Anne still remembered the sensation of grief. It sucked all life and light into its blackness, like a bog. She had stood on Clopton Bridge trying to summon the strength to jump into the swollen Avon flowing beneath her. If only she had lain with David! If only she had a babe with gray-green eyes to remember him by. If only.

And so five years of her life were lost, three to unsatisfied desire and two to grief. Then Fulke Sandells, her father's friend, asked her to marry him but she declined. He was forty, almost an old man. She did not want his or anyone's pity.

Then one day she noticed Will Shakespeare. She had known him from childhood. In the interval of her own love and loss he had changed from a schoolboy to a man. He had apparently never heard of her misfortune. In his presence a heavy weight lifted from her shoulders, leaving her heart lighter.
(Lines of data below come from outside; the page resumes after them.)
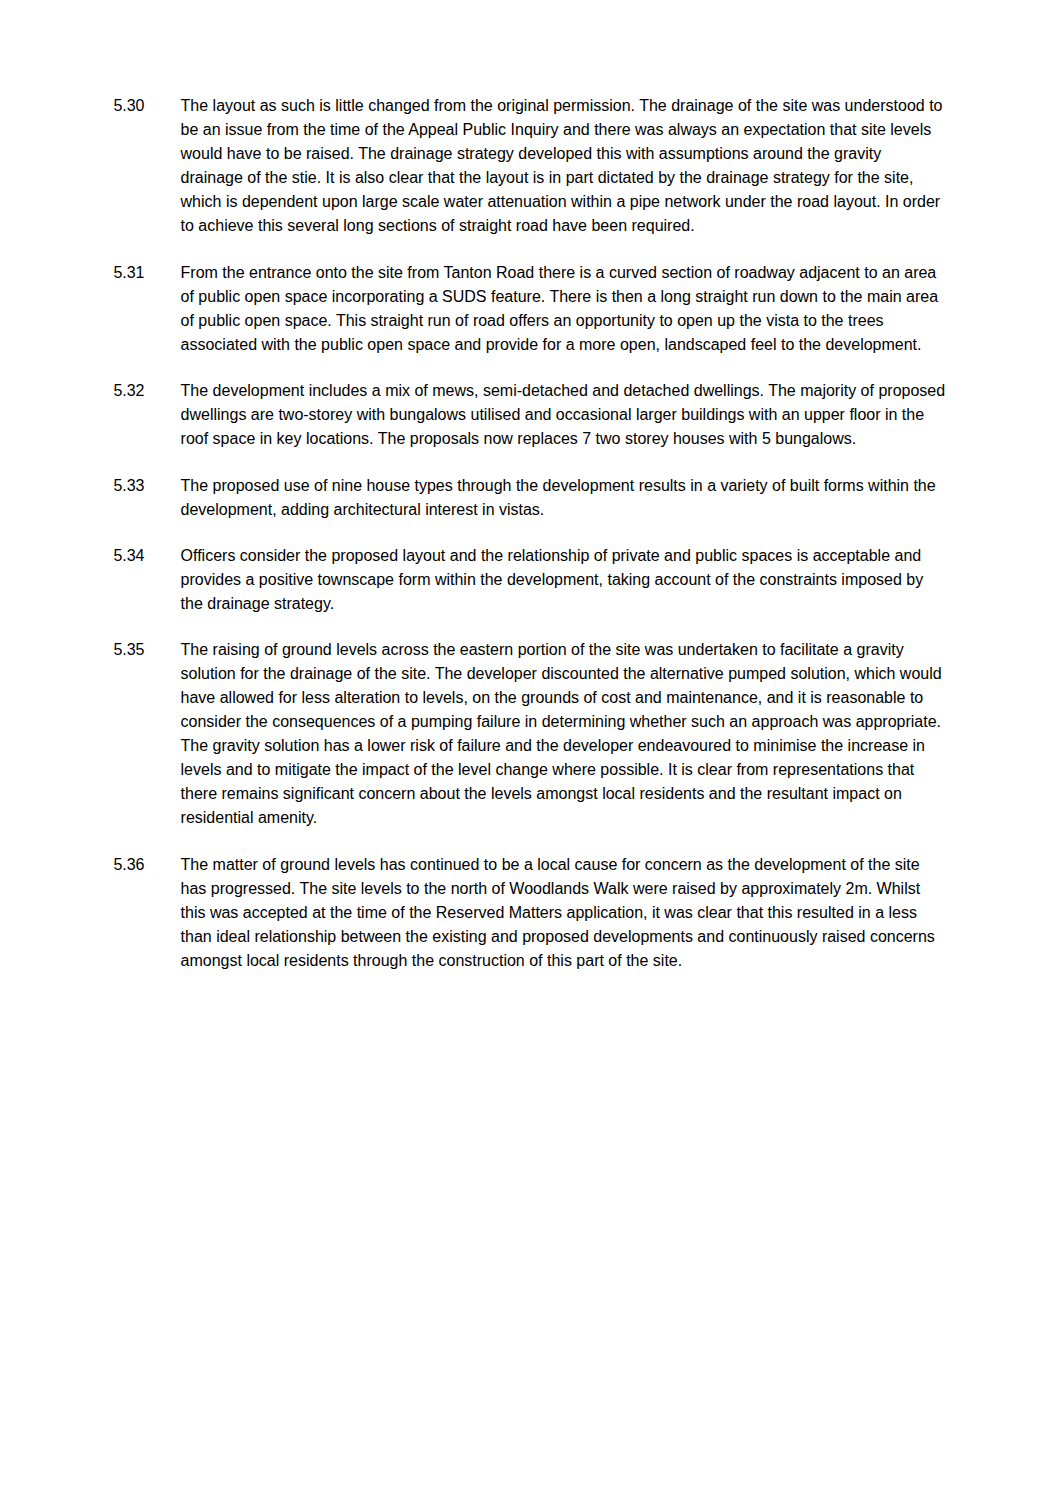5.30
The layout as such is little changed from the original permission. The drainage of the site was understood to be an issue from the time of the Appeal Public Inquiry and there was always an expectation that site levels would have to be raised. The drainage strategy developed this with assumptions around the gravity drainage of the stie. It is also clear that the layout is in part dictated by the drainage strategy for the site, which is dependent upon large scale water attenuation within a pipe network under the road layout. In order to achieve this several long sections of straight road have been required.
5.31
From the entrance onto the site from Tanton Road there is a curved section of roadway adjacent to an area of public open space incorporating a SUDS feature. There is then a long straight run down to the main area of public open space. This straight run of road offers an opportunity to open up the vista to the trees associated with the public open space and provide for a more open, landscaped feel to the development.
5.32
The development includes a mix of mews, semi-detached and detached dwellings. The majority of proposed dwellings are two-storey with bungalows utilised and occasional larger buildings with an upper floor in the roof space in key locations. The proposals now replaces 7 two storey houses with 5 bungalows.
5.33
The proposed use of nine house types through the development results in a variety of built forms within the development, adding architectural interest in vistas.
5.34
Officers consider the proposed layout and the relationship of private and public spaces is acceptable and provides a positive townscape form within the development, taking account of the constraints imposed by the drainage strategy.
5.35
The raising of ground levels across the eastern portion of the site was undertaken to facilitate a gravity solution for the drainage of the site. The developer discounted the alternative pumped solution, which would have allowed for less alteration to levels, on the grounds of cost and maintenance, and it is reasonable to consider the consequences of a pumping failure in determining whether such an approach was appropriate. The gravity solution has a lower risk of failure and the developer endeavoured to minimise the increase in levels and to mitigate the impact of the level change where possible. It is clear from representations that there remains significant concern about the levels amongst local residents and the resultant impact on residential amenity.
5.36
The matter of ground levels has continued to be a local cause for concern as the development of the site has progressed. The site levels to the north of Woodlands Walk were raised by approximately 2m. Whilst this was accepted at the time of the Reserved Matters application, it was clear that this resulted in a less than ideal relationship between the existing and proposed developments and continuously raised concerns amongst local residents through the construction of this part of the site.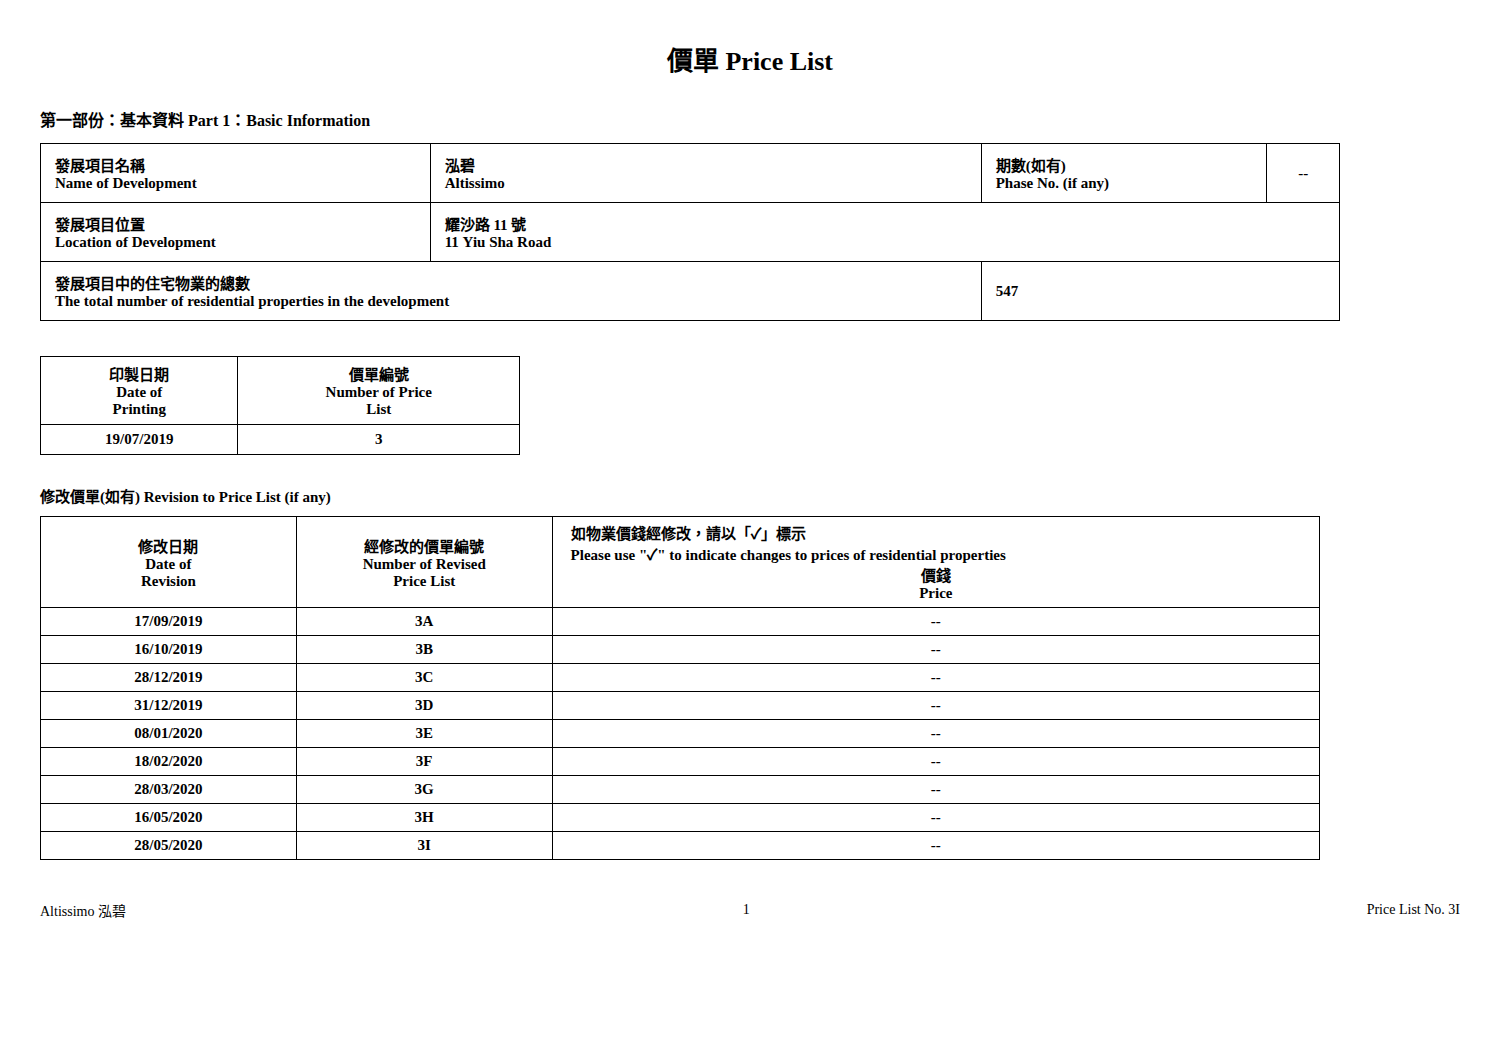價單 Price List
第一部份：基本資料 Part 1：Basic Information
| 發展項目名稱 Name of Development | 泓碧 Altissimo | 期數(如有) Phase No. (if any) | -- |
| 發展項目位置 Location of Development | 耀沙路 11 號 11 Yiu Sha Road |
| 發展項目中的住宅物業的總數 The total number of residential properties in the development | 547 |
| 印製日期 Date of Printing | 價單編號 Number of Price List |
| --- | --- |
| 19/07/2019 | 3 |
修改價單(如有) Revision to Price List (if any)
| 修改日期 Date of Revision | 經修改的價單編號 Number of Revised Price List | 如物業價錢經修改，請以「✓」標示 Please use "✓" to indicate changes to prices of residential properties 價錢 Price |
| --- | --- | --- |
| 17/09/2019 | 3A | -- |
| 16/10/2019 | 3B | -- |
| 28/12/2019 | 3C | -- |
| 31/12/2019 | 3D | -- |
| 08/01/2020 | 3E | -- |
| 18/02/2020 | 3F | -- |
| 28/03/2020 | 3G | -- |
| 16/05/2020 | 3H | -- |
| 28/05/2020 | 3I | -- |
Altissimo 泓碧
1
Price List No. 3I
She felt herself flourish again and become the young woman who had fallen in love with David Burman. She contrived opportunities to see Will and permitted hope and desire to burgeon within her.

Yes, she had stolen Will's love from her sister as Jacob stole Isaac's blessing from his brother. But she regretted neither the deceit nor the deed. The memory of delight was something she could hold fast to. That and the possibility that she did love Will even if he hated her.

On one point only was Anne tempted to regret. She hoped she was mistaken in her calculation. All of September and
seven days of October had passed, yet she had not bled since August. With sad dismay she asked herself,
Have I gambled everything for love and lost again?

She opened her eyes. She was still sitting by the kitchen door. The household now stirred with footsteps, childish voices, the clang of pots. Sunlight fell across her lap. The cat licked the milk-dipped leaves on the ground.

Chapter 23

Will had apparently considered Meg's worries, for when he met with Mack again, he suggested they observe a session of court. “It was your sister's advice, which I am glad to heed because she is a very wise and comely wench.”

“Did we not discuss the perils of flattery but two days ago?” Meg said. “I cannot be moved by praise of my sister.”